- [WORK TO BE COMPLETED]:
Lines where the string "PowerPoint" appears are to be copied from the entries below.

- [SOURCE DATA]:
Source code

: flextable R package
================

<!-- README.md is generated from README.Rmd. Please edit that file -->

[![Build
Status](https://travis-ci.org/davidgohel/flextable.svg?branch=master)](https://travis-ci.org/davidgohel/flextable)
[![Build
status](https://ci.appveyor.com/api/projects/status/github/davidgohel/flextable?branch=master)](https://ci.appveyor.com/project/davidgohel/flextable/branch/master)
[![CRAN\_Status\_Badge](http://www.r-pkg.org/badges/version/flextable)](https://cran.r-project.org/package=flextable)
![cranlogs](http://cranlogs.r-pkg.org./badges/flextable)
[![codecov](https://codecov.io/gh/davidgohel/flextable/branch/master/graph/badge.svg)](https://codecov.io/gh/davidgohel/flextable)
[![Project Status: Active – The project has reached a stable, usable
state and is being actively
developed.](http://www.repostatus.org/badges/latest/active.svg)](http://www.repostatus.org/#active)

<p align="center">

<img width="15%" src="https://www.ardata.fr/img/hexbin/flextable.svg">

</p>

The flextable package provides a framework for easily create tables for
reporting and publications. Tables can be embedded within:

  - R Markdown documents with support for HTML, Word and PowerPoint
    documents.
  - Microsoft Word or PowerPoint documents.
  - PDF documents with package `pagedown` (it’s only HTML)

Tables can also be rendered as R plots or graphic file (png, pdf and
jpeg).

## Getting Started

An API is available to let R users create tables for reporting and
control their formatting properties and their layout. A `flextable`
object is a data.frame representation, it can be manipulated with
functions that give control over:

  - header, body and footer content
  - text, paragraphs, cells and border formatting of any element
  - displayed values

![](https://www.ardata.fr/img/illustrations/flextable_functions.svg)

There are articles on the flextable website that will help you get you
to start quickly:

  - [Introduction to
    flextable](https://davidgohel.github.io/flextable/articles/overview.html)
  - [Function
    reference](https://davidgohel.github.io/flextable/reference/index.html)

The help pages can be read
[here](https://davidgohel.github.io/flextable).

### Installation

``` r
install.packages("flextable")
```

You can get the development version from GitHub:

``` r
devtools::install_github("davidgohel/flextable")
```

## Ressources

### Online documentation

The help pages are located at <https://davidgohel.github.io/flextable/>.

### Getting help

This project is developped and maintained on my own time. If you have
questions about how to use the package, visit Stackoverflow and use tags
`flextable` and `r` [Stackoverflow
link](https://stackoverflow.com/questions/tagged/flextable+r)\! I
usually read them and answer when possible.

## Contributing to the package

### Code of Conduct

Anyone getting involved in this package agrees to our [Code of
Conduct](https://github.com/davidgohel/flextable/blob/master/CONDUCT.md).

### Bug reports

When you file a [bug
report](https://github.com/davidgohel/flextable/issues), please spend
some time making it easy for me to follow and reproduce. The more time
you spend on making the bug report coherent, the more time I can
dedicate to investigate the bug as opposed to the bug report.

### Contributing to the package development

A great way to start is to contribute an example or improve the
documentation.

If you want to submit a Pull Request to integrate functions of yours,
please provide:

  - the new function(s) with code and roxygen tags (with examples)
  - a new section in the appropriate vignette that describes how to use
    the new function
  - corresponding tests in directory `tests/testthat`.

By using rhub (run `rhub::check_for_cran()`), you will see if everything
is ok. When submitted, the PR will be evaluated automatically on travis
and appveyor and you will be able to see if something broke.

- [FINISHED EXERCISE]:
  - R Markdown documents with support for HTML, Word and PowerPoint
  - Microsoft Word or PowerPoint documents.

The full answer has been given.